The phishers continue to change their phony e-mails by including false fraud protection techniques as a new twist to convince you the e-mail is from your credit union with the added educational information.  Because of  everyone's fraud awareness, the phishers lure you to “take action” and provide the information by using an “online banking” log-in which will re-direct this site to the fraudster.

The "take action" the phishers are asking you to perform is:

• deactivate their card(s) temporarily to guard against fraud
• activate their card(s) by having you log on to an “online banking system” where the phishers are able to obtain member's card information.

The phishers convince you there is no need to contact your credit union to validate the email or telephone request involving the deactivation and activation process. We feel it’s critical to continue to remind you of the new twists in the phishing fraud arena and how you should go about performing the confirmation of this with your credit union first.

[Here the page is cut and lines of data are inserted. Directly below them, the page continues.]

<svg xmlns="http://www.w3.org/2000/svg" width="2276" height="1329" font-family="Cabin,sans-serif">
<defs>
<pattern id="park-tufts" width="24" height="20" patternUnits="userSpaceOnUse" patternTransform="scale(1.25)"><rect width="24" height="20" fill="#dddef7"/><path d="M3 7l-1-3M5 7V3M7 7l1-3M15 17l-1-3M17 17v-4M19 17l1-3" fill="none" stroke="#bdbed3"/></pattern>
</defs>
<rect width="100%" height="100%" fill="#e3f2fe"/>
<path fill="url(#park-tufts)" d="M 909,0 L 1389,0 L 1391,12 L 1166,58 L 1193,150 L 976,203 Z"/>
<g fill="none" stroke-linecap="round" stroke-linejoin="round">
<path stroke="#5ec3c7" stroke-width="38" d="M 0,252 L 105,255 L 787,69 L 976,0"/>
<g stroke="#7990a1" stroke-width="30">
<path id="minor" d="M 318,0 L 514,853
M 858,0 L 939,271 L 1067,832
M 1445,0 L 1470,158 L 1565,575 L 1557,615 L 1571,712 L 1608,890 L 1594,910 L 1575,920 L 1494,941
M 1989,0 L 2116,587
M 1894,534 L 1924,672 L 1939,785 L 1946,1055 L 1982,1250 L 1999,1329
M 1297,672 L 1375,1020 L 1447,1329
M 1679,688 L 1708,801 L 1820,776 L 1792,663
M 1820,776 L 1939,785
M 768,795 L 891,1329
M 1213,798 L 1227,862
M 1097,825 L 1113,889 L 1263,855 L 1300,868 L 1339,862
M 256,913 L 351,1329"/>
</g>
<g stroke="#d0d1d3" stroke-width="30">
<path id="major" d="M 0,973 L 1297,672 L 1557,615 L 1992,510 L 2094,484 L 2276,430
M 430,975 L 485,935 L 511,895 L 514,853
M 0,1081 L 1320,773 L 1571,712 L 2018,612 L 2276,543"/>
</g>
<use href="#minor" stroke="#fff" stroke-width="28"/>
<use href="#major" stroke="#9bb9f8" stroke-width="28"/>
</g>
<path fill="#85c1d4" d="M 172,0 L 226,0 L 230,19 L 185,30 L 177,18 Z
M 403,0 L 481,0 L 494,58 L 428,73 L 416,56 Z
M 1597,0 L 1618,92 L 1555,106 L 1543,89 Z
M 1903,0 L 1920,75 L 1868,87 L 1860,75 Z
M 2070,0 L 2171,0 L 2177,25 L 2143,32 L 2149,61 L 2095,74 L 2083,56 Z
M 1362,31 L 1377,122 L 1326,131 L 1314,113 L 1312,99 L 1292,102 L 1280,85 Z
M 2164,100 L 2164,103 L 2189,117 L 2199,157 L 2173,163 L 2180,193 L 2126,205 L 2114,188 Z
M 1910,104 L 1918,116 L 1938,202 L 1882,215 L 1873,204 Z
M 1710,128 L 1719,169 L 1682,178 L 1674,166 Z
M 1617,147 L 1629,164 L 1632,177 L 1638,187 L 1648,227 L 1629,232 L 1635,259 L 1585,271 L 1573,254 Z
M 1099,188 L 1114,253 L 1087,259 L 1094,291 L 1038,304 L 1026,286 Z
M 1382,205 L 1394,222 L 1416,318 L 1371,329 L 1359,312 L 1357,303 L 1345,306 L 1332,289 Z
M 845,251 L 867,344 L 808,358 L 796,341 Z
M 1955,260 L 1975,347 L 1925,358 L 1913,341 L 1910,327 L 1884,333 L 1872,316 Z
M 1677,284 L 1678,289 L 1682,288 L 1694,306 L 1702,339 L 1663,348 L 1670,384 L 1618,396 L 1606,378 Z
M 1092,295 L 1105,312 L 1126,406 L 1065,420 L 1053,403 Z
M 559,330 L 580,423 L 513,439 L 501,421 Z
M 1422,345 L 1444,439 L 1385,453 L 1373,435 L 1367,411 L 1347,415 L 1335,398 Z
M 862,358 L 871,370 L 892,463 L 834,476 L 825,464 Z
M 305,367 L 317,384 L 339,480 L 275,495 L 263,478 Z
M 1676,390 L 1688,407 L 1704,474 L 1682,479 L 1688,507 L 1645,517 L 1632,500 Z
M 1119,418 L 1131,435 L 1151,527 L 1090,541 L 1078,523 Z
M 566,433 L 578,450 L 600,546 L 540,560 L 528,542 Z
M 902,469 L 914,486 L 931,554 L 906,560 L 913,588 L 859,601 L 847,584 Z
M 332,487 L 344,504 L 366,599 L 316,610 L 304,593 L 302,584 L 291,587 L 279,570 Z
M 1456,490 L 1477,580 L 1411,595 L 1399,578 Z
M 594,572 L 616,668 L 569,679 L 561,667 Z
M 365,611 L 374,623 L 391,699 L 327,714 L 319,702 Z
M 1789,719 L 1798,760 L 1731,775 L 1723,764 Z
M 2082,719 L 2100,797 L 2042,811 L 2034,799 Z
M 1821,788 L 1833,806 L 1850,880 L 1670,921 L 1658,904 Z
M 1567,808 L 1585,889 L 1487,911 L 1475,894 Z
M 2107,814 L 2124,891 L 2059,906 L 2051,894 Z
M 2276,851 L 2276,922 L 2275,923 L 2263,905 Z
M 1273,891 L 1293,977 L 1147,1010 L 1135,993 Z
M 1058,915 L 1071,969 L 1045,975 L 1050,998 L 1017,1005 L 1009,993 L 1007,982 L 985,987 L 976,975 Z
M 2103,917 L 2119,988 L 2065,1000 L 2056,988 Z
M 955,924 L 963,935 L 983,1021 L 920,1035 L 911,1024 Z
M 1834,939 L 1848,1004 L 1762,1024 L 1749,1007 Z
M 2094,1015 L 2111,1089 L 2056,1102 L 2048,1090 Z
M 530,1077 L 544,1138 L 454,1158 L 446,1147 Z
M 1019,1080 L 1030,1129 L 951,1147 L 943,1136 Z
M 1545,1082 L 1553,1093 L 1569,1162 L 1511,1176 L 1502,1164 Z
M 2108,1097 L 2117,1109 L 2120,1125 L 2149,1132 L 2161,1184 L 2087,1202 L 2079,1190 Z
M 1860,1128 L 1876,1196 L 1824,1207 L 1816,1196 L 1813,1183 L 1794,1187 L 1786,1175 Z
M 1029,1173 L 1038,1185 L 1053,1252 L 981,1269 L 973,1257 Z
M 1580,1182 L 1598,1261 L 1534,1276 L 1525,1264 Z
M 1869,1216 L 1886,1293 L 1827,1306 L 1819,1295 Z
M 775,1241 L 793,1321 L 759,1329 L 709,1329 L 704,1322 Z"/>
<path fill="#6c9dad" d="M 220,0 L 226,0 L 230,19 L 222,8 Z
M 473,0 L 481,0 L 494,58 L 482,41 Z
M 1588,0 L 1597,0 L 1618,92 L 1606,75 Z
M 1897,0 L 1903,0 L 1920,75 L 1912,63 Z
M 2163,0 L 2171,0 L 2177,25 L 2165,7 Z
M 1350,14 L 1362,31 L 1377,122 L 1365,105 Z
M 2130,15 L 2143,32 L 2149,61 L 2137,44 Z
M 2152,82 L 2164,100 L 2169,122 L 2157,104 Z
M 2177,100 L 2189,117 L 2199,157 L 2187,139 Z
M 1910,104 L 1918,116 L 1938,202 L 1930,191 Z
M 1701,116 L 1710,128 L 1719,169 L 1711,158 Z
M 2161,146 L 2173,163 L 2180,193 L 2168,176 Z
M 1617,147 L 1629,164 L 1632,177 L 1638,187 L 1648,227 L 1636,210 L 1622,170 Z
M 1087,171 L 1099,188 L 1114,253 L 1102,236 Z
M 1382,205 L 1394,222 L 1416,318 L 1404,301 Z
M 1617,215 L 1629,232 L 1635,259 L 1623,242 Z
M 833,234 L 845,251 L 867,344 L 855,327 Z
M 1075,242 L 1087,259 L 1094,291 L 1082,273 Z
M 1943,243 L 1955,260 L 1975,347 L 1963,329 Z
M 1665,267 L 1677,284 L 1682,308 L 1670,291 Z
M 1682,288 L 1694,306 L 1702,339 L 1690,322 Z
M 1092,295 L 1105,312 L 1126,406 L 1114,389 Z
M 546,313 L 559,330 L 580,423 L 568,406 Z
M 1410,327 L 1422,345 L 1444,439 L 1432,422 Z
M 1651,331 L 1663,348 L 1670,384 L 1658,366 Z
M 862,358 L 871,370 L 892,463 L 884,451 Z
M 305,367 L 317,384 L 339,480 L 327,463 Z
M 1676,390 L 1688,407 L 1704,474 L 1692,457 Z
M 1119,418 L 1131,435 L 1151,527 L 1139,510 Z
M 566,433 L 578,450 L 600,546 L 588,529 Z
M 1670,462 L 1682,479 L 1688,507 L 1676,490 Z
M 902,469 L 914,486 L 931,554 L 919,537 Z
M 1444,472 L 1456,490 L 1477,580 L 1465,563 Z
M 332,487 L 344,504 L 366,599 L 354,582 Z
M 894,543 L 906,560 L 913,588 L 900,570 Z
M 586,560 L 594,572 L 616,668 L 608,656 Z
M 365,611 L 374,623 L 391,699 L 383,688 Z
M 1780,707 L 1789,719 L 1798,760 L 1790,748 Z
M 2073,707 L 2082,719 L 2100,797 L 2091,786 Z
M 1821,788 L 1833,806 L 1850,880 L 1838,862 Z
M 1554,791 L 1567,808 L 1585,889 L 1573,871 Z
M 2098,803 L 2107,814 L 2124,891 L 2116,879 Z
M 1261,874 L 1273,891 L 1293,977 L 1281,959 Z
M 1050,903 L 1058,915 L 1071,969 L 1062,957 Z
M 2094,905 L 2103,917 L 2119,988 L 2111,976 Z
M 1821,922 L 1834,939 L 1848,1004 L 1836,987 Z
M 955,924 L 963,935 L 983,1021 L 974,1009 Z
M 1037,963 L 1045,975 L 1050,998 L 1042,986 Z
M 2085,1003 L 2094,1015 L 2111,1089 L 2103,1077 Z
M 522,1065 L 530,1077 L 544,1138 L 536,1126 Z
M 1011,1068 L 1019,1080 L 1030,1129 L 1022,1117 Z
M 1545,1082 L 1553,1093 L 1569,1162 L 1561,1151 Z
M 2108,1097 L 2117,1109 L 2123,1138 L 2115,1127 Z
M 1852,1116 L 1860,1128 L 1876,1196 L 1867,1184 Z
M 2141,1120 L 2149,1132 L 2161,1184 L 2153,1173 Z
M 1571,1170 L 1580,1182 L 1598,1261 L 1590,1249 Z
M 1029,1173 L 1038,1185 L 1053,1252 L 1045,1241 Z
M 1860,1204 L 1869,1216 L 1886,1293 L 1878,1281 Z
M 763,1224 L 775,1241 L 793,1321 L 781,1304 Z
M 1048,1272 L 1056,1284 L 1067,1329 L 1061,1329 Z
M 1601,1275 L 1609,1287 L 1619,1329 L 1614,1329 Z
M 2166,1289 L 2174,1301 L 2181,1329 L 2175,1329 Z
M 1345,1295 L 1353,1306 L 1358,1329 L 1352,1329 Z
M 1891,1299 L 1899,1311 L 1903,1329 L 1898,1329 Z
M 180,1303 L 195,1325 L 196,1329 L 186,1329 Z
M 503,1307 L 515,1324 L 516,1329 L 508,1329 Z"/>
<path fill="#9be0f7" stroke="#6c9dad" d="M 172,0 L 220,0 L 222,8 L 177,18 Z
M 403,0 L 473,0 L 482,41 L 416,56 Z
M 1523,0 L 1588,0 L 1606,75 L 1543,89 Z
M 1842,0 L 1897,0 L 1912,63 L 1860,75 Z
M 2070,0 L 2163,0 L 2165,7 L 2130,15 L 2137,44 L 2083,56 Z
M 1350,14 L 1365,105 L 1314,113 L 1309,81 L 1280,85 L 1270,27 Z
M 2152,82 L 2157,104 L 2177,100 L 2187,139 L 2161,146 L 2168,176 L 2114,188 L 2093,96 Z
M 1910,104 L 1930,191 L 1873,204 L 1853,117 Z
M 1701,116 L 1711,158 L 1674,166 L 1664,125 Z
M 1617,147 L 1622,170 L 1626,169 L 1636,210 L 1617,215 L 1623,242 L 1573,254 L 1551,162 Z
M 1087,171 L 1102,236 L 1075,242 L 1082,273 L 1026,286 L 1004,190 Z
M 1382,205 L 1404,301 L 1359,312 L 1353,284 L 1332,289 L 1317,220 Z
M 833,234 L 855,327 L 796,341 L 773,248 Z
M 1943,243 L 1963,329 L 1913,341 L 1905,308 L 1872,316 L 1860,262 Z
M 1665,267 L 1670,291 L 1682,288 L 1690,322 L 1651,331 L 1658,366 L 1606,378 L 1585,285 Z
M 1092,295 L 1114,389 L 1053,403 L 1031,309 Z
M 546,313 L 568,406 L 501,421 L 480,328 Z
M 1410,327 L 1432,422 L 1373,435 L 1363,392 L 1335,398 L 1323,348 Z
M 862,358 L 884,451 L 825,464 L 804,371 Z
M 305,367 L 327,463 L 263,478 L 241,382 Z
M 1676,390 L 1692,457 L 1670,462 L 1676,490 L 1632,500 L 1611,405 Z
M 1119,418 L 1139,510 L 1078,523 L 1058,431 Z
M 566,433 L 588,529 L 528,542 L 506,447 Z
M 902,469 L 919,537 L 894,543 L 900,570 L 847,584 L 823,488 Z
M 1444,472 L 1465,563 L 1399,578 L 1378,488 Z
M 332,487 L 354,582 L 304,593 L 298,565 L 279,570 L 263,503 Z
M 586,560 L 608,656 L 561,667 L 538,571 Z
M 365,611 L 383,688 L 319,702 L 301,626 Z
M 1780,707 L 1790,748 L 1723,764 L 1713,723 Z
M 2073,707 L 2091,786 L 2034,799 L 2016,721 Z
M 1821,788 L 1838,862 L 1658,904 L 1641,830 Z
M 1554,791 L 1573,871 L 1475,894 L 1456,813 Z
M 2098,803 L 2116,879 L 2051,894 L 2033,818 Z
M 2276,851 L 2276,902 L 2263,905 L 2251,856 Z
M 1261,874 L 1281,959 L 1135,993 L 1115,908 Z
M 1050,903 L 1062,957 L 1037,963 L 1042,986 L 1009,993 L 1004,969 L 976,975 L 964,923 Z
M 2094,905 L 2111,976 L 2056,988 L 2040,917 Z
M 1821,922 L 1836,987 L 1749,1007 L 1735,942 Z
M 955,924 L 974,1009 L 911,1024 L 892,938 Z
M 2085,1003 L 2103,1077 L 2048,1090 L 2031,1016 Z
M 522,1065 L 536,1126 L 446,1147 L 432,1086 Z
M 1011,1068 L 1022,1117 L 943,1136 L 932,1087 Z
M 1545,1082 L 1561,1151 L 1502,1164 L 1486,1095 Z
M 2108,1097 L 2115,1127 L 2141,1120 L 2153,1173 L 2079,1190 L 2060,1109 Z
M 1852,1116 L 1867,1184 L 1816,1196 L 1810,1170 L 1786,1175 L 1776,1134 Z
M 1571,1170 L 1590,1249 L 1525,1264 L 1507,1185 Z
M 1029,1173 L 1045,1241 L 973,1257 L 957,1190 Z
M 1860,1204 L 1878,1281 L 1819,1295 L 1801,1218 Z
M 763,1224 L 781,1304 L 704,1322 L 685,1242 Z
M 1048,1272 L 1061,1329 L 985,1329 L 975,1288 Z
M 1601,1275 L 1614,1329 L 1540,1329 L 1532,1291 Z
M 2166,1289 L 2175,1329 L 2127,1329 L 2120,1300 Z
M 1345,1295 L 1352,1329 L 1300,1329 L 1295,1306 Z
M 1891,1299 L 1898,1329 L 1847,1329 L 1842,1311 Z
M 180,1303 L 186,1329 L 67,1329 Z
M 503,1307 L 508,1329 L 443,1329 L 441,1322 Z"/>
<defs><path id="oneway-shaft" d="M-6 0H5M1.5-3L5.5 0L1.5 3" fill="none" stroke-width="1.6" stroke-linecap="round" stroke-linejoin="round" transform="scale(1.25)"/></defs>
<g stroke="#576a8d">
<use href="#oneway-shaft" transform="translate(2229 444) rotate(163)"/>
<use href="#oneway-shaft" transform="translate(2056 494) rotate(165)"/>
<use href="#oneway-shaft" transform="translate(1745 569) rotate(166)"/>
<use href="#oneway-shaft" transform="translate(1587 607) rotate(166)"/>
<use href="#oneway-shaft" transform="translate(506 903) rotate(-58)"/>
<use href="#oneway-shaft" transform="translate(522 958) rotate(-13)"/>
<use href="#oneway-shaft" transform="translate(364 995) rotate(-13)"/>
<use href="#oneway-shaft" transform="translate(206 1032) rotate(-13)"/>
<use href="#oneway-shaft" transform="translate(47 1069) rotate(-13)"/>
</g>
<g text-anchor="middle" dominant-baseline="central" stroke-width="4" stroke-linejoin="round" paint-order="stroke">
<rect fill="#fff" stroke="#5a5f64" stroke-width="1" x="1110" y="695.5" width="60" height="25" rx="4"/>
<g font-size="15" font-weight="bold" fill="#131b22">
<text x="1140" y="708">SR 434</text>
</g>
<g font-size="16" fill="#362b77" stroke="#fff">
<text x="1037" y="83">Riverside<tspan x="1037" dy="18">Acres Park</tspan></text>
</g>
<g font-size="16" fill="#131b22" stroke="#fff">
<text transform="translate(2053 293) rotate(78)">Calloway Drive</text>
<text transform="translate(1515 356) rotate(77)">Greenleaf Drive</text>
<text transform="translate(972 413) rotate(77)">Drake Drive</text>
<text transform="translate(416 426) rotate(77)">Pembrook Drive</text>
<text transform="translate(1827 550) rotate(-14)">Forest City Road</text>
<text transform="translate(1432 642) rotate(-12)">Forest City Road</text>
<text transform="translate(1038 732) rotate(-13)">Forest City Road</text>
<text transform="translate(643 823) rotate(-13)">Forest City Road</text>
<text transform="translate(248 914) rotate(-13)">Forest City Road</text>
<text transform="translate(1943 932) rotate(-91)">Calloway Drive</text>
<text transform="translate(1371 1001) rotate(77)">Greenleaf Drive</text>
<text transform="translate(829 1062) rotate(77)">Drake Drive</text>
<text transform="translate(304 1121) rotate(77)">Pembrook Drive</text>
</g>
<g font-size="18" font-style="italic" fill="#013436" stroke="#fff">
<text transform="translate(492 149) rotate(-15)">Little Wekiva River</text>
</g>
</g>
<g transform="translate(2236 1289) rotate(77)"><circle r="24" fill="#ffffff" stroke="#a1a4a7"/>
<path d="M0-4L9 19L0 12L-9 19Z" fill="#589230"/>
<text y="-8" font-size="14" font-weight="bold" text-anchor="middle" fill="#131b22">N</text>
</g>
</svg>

LOSS CONTROL RECOMMENATIONS

• Never click on any links provided in an e-mail you believe is fraudulent.
• Do not open an attachment to an unsolicited e-mail unless you have verified the source.
• Do not be intimidated by an e-mail or caller who suggest dire consequences if you do not immediately provide or verify information.
• If you believe the contact is legitimate, go to the company’s website by typing in the site address directly or using a page you have previously book marked, instead of a link provided in the e-mail.
• Use the  FTC (Federal Trade Commission) website, www.onguardonline.gov.  Consumers can take interactive quizzes designed to enlighten them about identity theft, phishing, spam and online-shopping scams.  Elsewhere on the site, consumers can find detailed guidance on how to monitor their credit histories, use effective passwords and recover from identity theft.